▸ **Goal of the exercise**
Copy the items exactly as they appear, from the very start through the line that contains "True or false: NEST", both included.

▸ **Recorded information**
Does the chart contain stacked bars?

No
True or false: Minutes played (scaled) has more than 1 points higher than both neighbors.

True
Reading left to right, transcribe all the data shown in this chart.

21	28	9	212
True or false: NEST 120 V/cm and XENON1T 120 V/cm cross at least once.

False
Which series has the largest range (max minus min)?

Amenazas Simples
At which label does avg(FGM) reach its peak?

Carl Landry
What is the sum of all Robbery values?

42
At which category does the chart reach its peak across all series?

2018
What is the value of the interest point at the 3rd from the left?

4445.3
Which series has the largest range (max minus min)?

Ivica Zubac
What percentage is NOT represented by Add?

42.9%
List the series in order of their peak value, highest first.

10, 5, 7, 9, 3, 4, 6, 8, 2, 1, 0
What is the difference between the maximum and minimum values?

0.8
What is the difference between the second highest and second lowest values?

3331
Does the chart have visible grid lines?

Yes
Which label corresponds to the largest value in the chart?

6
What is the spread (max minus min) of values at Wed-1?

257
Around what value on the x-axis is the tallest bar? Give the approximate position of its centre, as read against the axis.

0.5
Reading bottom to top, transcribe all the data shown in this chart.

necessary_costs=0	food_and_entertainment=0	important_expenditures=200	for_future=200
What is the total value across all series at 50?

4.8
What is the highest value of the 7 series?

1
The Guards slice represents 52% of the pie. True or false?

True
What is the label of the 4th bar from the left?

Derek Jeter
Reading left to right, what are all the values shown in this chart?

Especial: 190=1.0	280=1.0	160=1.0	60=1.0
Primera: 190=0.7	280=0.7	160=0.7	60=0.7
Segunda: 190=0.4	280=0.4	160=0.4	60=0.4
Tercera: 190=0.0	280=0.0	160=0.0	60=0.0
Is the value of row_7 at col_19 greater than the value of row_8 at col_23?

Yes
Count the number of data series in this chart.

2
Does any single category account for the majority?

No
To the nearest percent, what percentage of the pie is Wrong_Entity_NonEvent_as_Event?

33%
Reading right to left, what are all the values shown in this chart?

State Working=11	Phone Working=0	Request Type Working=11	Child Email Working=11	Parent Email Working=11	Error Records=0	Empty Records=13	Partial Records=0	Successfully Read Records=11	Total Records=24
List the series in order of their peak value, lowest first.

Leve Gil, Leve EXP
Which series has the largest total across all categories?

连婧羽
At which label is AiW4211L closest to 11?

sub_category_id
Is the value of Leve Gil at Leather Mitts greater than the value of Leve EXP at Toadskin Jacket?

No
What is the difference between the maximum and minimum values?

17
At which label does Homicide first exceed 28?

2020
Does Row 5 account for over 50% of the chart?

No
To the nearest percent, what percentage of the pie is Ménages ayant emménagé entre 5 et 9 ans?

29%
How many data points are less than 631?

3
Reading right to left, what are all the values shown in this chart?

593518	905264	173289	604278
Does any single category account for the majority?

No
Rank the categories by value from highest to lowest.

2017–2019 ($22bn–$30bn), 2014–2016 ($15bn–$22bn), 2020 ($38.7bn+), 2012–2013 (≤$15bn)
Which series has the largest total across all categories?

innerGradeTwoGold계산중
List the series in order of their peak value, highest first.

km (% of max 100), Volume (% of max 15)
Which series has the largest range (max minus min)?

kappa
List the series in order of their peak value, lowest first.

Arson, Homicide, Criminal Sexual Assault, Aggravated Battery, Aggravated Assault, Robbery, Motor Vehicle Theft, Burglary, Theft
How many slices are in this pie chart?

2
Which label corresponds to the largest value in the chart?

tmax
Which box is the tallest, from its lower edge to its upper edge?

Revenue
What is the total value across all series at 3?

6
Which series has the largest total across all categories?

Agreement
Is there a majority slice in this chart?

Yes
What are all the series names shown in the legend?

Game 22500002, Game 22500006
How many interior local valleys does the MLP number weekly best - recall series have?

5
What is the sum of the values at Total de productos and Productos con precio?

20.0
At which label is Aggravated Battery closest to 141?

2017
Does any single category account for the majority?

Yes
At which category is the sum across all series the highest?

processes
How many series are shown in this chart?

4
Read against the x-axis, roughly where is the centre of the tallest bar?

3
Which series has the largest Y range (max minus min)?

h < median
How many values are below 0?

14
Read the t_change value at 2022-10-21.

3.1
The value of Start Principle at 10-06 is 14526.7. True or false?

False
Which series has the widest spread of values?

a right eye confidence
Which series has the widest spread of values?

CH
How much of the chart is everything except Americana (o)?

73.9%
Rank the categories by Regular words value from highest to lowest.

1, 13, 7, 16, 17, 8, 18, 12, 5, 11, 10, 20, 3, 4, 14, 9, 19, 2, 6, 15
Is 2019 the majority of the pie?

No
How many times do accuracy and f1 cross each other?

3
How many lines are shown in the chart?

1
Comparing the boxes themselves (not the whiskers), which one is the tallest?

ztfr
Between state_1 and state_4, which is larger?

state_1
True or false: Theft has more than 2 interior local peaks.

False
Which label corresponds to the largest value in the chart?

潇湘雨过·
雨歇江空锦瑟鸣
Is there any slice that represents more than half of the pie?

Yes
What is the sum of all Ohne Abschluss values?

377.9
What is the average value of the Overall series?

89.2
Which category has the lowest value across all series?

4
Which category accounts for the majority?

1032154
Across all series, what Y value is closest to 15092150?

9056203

▸ **Completed exercise**
Does the chart contain stacked bars?

No
True or false: Minutes played (scaled) has more than 1 points higher than both neighbors.

True
Reading left to right, transcribe all the data shown in this chart.

21	28	9	212
True or false: NEST 120 V/cm and XENON1T 120 V/cm cross at least once.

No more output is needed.